BEGIN Records for processing

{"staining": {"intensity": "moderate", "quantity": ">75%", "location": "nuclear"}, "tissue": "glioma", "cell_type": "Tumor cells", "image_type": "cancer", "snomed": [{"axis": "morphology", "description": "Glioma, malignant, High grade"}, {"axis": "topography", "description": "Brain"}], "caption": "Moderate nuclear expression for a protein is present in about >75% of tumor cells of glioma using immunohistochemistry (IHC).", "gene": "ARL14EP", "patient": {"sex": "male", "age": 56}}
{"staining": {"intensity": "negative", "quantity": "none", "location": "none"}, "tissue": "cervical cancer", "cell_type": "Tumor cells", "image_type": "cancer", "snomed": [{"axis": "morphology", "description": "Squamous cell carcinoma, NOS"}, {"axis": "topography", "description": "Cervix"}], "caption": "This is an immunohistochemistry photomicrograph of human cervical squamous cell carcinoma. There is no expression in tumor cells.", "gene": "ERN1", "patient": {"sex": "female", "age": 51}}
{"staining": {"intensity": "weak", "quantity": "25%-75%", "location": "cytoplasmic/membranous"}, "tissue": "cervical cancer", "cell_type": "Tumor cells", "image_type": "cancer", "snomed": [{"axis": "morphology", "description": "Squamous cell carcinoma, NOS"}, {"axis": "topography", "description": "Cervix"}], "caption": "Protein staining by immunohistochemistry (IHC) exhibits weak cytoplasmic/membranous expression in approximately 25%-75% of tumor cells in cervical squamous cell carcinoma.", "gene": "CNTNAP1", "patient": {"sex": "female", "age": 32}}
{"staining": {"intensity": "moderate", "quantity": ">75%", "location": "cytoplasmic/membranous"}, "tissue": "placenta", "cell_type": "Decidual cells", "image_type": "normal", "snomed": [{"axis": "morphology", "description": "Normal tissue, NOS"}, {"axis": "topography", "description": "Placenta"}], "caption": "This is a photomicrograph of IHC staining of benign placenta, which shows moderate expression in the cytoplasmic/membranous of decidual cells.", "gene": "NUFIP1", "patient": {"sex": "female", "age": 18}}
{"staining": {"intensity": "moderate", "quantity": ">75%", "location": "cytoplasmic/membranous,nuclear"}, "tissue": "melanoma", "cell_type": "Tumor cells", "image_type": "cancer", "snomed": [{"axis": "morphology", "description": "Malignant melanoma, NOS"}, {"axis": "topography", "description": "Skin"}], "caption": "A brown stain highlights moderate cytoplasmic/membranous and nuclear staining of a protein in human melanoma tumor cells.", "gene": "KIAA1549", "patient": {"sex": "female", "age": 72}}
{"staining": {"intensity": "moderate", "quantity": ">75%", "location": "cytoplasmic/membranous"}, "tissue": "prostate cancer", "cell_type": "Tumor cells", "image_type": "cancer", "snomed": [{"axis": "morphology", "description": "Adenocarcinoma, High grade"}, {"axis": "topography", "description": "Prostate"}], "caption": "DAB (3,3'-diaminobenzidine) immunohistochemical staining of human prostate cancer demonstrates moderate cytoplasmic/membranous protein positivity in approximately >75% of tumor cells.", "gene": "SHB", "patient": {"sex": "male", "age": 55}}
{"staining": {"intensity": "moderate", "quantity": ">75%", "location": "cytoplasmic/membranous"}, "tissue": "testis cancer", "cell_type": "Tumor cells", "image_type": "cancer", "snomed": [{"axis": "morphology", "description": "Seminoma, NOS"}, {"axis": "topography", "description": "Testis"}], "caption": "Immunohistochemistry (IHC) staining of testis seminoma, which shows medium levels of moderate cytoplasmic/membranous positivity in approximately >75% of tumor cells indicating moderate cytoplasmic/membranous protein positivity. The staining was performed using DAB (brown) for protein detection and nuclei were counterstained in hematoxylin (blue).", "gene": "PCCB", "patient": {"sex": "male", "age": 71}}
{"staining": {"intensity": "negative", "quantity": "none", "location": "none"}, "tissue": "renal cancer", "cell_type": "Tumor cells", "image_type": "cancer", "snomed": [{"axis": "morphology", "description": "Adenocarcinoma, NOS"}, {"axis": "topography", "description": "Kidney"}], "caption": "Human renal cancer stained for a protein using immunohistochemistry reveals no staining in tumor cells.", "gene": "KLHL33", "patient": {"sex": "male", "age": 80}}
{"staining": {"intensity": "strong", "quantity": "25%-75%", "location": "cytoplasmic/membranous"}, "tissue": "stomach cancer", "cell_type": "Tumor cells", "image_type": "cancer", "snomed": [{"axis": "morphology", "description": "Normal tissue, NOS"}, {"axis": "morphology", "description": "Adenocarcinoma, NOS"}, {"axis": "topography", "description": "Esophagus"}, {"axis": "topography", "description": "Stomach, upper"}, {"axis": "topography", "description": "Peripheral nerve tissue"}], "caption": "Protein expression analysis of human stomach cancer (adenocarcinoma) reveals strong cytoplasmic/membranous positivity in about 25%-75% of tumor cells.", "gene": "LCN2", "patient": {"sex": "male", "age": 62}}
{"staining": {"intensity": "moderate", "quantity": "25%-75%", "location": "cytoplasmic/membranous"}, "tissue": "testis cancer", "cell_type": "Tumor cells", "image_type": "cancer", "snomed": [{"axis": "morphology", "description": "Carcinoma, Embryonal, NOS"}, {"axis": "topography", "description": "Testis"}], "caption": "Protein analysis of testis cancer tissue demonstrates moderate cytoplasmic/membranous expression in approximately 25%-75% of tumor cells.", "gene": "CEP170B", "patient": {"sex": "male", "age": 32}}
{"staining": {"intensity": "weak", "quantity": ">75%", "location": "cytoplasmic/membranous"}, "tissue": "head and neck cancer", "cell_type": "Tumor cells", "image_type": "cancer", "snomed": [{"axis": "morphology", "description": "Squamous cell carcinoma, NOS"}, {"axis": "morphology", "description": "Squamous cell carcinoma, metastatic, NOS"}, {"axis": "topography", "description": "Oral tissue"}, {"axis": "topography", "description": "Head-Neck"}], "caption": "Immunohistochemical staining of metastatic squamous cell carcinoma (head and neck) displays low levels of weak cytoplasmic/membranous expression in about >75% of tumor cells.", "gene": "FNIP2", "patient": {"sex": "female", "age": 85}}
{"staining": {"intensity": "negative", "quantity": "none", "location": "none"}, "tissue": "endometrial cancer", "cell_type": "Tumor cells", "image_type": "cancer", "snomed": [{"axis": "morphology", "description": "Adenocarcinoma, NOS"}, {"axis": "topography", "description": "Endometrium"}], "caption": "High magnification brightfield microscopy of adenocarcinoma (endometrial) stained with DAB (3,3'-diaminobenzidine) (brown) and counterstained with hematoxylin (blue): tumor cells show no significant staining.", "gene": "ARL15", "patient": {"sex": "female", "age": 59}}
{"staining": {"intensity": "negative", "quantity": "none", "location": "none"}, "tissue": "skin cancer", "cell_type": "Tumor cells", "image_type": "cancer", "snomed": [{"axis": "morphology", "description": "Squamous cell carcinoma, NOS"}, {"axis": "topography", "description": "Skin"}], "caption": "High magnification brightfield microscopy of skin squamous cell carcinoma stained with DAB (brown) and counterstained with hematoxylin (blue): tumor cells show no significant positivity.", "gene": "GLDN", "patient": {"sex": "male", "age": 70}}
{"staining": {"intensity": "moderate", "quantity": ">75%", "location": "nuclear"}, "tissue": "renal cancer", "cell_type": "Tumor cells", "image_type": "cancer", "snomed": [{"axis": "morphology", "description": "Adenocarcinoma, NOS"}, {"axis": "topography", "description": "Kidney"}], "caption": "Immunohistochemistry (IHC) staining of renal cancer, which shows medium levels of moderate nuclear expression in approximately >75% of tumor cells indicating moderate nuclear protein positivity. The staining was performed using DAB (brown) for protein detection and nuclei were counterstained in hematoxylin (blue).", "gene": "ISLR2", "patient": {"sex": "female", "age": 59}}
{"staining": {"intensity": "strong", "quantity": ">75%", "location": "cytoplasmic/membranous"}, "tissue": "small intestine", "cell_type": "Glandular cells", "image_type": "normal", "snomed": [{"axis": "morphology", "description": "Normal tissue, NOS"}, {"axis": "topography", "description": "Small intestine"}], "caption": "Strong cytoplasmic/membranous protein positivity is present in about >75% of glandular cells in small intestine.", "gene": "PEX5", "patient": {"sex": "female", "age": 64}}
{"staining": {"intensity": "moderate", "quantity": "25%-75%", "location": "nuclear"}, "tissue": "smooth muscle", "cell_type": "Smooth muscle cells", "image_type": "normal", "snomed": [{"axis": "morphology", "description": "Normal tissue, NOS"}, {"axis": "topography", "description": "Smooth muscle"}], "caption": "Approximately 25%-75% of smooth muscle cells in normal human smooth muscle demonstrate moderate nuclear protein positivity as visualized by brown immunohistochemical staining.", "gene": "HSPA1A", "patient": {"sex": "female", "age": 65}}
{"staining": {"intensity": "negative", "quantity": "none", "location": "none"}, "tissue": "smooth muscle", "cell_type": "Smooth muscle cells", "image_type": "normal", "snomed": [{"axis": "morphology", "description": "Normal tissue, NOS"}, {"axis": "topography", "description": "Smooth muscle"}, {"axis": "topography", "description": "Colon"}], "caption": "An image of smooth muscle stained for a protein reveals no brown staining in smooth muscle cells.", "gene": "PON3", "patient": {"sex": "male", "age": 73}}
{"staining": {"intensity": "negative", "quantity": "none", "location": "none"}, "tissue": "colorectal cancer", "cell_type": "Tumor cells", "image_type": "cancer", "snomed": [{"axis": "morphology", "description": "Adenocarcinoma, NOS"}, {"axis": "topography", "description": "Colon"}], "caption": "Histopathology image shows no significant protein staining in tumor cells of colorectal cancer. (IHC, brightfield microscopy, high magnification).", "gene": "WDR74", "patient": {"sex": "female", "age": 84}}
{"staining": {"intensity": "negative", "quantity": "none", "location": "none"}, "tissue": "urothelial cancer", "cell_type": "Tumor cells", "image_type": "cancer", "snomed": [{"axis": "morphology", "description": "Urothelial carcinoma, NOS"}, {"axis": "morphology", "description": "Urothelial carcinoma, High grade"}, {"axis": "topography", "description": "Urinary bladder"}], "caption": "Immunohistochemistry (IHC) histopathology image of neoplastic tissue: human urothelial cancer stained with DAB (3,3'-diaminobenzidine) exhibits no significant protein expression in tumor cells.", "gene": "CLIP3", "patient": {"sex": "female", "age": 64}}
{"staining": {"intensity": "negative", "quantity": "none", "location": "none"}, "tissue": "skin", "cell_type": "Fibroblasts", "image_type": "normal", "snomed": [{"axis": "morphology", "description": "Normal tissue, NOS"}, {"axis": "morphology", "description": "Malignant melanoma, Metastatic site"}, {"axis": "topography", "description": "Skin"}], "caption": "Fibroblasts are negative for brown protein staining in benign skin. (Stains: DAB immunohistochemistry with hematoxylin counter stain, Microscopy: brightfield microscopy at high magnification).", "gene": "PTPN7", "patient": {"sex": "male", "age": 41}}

END Records for processing

Only the lines from the one containing "microscopy of adenocarcinoma" through the one containing "microscopy of skin" are to be retyped, both boundary lines included, with no other material.

_Task result:_
{"staining": {"intensity": "negative", "quantity": "none", "location": "none"}, "tissue": "endometrial cancer", "cell_type": "Tumor cells", "image_type": "cancer", "snomed": [{"axis": "morphology", "description": "Adenocarcinoma, NOS"}, {"axis": "topography", "description": "Endometrium"}], "caption": "High magnification brightfield microscopy of adenocarcinoma (endometrial) stained with DAB (3,3'-diaminobenzidine) (brown) and counterstained with hematoxylin (blue): tumor cells show no significant staining.", "gene": "ARL15", "patient": {"sex": "female", "age": 59}}
{"staining": {"intensity": "negative", "quantity": "none", "location": "none"}, "tissue": "skin cancer", "cell_type": "Tumor cells", "image_type": "cancer", "snomed": [{"axis": "morphology", "description": "Squamous cell carcinoma, NOS"}, {"axis": "topography", "description": "Skin"}], "caption": "High magnification brightfield microscopy of skin squamous cell carcinoma stained with DAB (brown) and counterstained with hematoxylin (blue): tumor cells show no significant positivity.", "gene": "GLDN", "patient": {"sex": "male", "age": 70}}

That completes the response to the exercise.